▶ [GIVEN TASK]
Reproduce the passage on religious differences, starting at "5. But in a" and ending at "distance from us.", and replace "superstition" with "credulity" throughout.

▶ [SELECTED PASSAGE]
- - -

4. He may differ from us, Fourthly, not only in opinion, but likewise in some point of practice. He may not approve of that manner of worshipping God which is practised in our congregation; and may judge that to be more profitable for his soul which took its rise from Calvin or Martin Luther. He may have many objections to that Liturgy which we approve of beyond all others; many doubts concerning that form of church government which we esteem both apostolical and scriptural. Perhaps he may go farther from us yet: he may, from a principle of conscience, refrain from several of those which we believe to be the ordinances of Christ. Or, if we both agree that they are ordained of God, there may still remain a difference between us, either as to the manner of administering those ordinances, or the persons to whom they should be administered. Now the unavoidable consequence of any of these differences will be, that he who thus differs from us must separate himself, with regard to those points, from our society. In this respect, therefore, “he followeth not us”: he is not (as we phrase it) “of our Church.”

5. But in a far stronger sense “he followeth not us,” who is not only of a different Church, but of such a Church as we account to be in many respects anti-scriptural and anti-Christian, –a Church which we believe to be utterly false and erroneous in her doctrines, as well as very dangerously wrong in her practice; guilty of gross superstition as well as idolatry, –a Church that has added many articles to the faith which was once delivered to the saints; that has dropped one whole commandment of God, and made void several of the rest by her traditions; and that, pretending the highest veneration for, and strictest conformity to, the ancient Church, has nevertheless brought in numberless innovations, without any warrant either from antiquity or Scripture. Now, most certainly, “he followeth not us,” who stands at so great a distance from us.

6. And yet there may be a still wider difference than this. He who differs from us in judgement or practice, may possibly stand at a greater distance from us in affection than in judgement. And this indeed is a very natural and a very common effect of the other. The differences which begin in points of opinion seldom terminate there. They generally spread into the affections, and then separate chief friends. Nor are any animosities so deep and irreconcilable as those that spring from disagreement in religion. For this cause the bitterest enemies of a man are those of his own household. For this the father rises against his own children, and the children against the father; and perhaps persecute each other even to the death, thinking all the time they are doing God service. It is therefore nothing more than we may expect, if those who differ from us, either in religious opinions or practice, soon contract a sharpness, yea, bitterness towards us; if they are more and more prejudiced against us, till they conceive as ill an opinion of our persons as of our principles. An almost necessary consequence of this will be, they will speak in the same manner as they think of us. They will set themselves in opposition to us, and, as far as they are able, hinder our work; seeing it does not appear to them to be the work of God, but either of man or of the devil. He that thinks, speaks, and acts in such a manner as this, in the highest sense, “followeth not us.”

- - -

▶ [ROWS]
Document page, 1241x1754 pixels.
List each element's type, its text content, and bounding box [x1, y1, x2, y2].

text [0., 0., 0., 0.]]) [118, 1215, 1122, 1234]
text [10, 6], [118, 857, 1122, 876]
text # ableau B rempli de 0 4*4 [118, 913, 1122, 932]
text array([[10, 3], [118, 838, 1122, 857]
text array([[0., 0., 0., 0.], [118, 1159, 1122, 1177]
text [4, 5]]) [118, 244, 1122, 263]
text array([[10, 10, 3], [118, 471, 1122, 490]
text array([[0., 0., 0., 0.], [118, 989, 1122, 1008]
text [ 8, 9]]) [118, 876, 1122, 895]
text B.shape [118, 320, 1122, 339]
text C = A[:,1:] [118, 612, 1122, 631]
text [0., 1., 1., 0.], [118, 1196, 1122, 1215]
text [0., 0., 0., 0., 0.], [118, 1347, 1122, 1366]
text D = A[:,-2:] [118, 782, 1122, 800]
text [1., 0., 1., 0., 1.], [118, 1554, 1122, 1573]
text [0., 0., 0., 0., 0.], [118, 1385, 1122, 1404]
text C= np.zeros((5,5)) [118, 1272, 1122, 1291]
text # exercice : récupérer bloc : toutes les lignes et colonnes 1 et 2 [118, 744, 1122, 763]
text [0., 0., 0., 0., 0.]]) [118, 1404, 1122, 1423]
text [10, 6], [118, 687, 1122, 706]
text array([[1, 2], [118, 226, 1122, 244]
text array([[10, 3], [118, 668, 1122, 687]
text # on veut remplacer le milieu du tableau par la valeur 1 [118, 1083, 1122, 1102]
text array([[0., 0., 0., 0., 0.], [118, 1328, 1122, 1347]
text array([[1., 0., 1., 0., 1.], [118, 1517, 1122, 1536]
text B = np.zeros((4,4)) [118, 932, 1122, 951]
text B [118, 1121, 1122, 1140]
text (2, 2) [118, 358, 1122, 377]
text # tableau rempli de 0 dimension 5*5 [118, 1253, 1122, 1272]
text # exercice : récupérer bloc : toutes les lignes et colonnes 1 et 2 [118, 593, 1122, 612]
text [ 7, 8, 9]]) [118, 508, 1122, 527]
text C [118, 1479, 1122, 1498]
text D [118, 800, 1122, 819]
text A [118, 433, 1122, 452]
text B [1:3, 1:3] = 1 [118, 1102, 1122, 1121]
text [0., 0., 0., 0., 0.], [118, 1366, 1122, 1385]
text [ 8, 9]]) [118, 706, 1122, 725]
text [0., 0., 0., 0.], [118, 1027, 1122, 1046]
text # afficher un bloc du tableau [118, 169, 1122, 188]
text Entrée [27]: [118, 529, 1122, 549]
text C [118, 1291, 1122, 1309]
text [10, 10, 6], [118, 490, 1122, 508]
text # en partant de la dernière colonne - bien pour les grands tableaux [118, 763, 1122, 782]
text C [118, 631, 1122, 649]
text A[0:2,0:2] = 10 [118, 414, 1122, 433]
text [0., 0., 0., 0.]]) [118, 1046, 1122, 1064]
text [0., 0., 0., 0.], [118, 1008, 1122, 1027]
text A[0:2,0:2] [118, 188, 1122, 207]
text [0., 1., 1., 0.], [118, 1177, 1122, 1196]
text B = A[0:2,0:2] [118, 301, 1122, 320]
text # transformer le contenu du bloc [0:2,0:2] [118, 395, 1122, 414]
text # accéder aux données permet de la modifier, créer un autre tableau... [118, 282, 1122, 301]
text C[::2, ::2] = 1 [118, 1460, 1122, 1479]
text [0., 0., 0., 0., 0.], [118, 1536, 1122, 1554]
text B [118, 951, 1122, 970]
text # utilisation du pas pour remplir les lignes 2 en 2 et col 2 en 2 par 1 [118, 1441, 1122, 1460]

- - -

▶ [SOLUTION BELOW]
5. But in a far stronger sense “he followeth not us,” who is not only of a different Church, but of such a Church as we account to be in many respects anti-scriptural and anti-Christian, –a Church which we believe to be utterly false and erroneous in her doctrines, as well as very dangerously wrong in her practice; guilty of gross credulity as well as idolatry, –a Church that has added many articles to the faith which was once delivered to the saints; that has dropped one whole commandment of God, and made void several of the rest by her traditions; and that, pretending the highest veneration for, and strictest conformity to, the ancient Church, has nevertheless brought in numberless innovations, without any warrant either from antiquity or Scripture. Now, most certainly, “he followeth not us,” who stands at so great a distance from us.